What to work on
1: In the passage on the Contador doping case and false positives, which test is said to be the only one that will never yield a false positive?
2: Carry on the passage about the Contador doping case and false positives, picking up right after its final sentence.

Document text
——
It's just more complicated when causal evidence is unavailable because people can now advance all sorts of hypotheses to explain the correlation. We then get story time, a phenomenon I frequently discuss on my blog. I'm happy to hear the stories but one must seek evidence to support these stories.
In the Contador case, for example, I'd like to see evidence that the steak was eaten, receipts from the vendor who imported the beef, documentation of which farm raised the cow, inspection of the farm to confirm that it used clenbuterol, traceback of beef from that farm to find the presence of clenbuterol, etc. In none of the reports on this case have I seen any of this evidence, and more disturbingly, the supporters of Contador don't appear to be asking any such questions. (See, for instance, Christian Josi on Huffington Post.)
Why would statisticians accept the chance of falsely accusing a clean athlete, however small that chance is? This is because we know that there is no such thing as a perfect test. The only test that will never yield a false positive is the test that never issues any positive results!
——
[Extracted records]

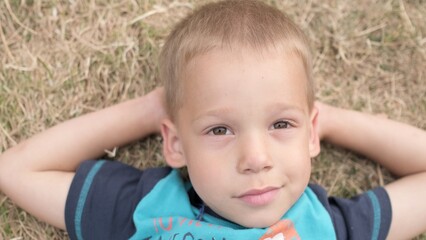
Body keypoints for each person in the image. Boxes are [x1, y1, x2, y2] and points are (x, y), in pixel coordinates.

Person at [0, 0, 425, 239]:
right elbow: (16, 170)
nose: (256, 159)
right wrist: (148, 110)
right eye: (219, 129)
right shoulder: (148, 208)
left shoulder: (328, 227)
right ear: (176, 144)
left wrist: (329, 120)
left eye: (281, 125)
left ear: (309, 133)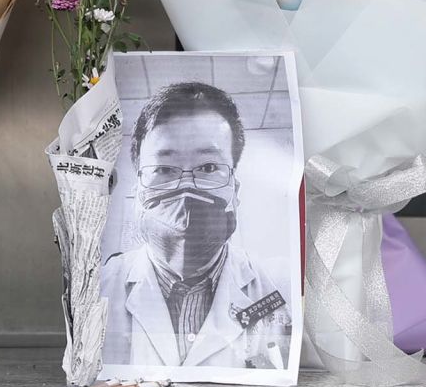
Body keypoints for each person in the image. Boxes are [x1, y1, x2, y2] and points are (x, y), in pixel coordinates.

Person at [100, 81, 291, 370]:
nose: (187, 189)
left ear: (234, 190)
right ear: (139, 190)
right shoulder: (102, 287)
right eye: (164, 169)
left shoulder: (278, 288)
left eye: (208, 168)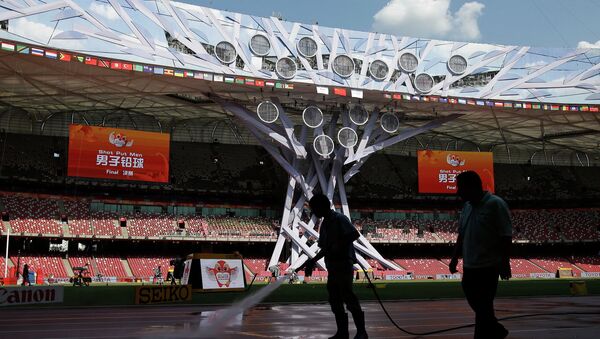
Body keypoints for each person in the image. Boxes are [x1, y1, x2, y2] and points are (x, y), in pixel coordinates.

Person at [449, 171, 512, 339]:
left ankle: (486, 334)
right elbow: (461, 234)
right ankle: (495, 329)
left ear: (472, 187)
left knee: (483, 306)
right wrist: (455, 257)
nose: (458, 192)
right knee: (481, 306)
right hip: (469, 266)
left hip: (488, 266)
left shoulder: (495, 204)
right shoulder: (467, 207)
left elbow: (506, 235)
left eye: (460, 188)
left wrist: (504, 262)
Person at [297, 194, 367, 339]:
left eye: (314, 208)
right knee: (335, 299)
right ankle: (342, 332)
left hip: (343, 263)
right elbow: (325, 248)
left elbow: (354, 234)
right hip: (333, 266)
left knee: (348, 296)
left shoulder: (339, 218)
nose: (313, 212)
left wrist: (338, 243)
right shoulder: (325, 224)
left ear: (322, 206)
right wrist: (312, 260)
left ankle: (361, 332)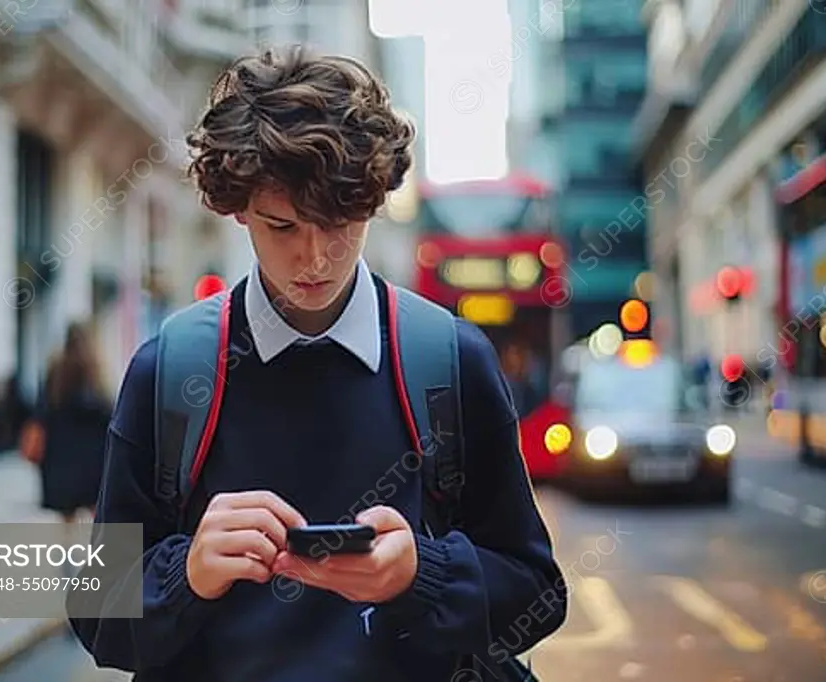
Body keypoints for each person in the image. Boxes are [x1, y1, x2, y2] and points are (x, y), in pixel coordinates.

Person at [69, 46, 566, 681]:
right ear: (239, 207)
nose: (316, 259)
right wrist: (187, 573)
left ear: (375, 202)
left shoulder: (452, 359)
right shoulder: (168, 368)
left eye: (341, 224)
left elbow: (540, 594)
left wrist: (422, 574)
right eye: (283, 227)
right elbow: (98, 617)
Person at [25, 322, 112, 524]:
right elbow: (107, 409)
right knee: (96, 508)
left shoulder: (55, 367)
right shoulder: (95, 367)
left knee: (66, 514)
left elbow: (43, 407)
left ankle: (68, 552)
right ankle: (98, 548)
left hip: (60, 451)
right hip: (91, 453)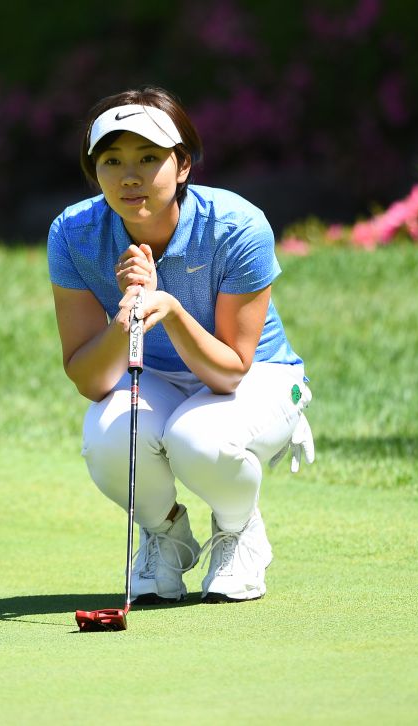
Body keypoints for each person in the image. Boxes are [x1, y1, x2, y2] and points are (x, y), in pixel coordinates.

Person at [47, 86, 314, 604]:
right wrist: (126, 315)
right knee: (107, 439)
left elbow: (230, 371)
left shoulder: (236, 225)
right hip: (160, 377)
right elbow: (89, 379)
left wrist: (168, 307)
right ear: (94, 170)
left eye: (149, 158)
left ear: (183, 164)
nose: (130, 176)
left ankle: (239, 530)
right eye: (112, 160)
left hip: (257, 376)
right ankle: (165, 535)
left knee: (198, 439)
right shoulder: (73, 233)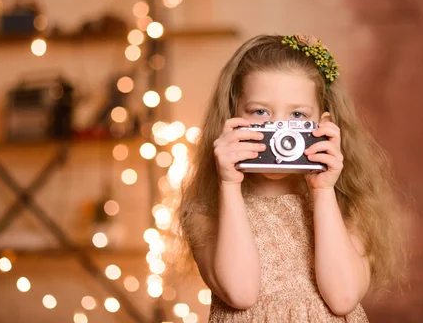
——
Replies
1: The test that never issues any positive results.

2:
We already accept this type of situation in the Western legal system. A criterion of "beyond reasonable doubt" in the courts does not guarantee no wrongful convictions. In fact, thanks to the work of groups such as the Innocence Project, we know that some unfortunate people are wrongfully convicted, sometimes for long sentences for grievous crimes they did not commit.
As explained in my book (which I won't repeat here), the real issue in anti-doping is not about false positives but about false negatives. I fear that the entire system is so lenient toward dopers that they would take the (small) risk of detection. I'll make a case for this in a future post.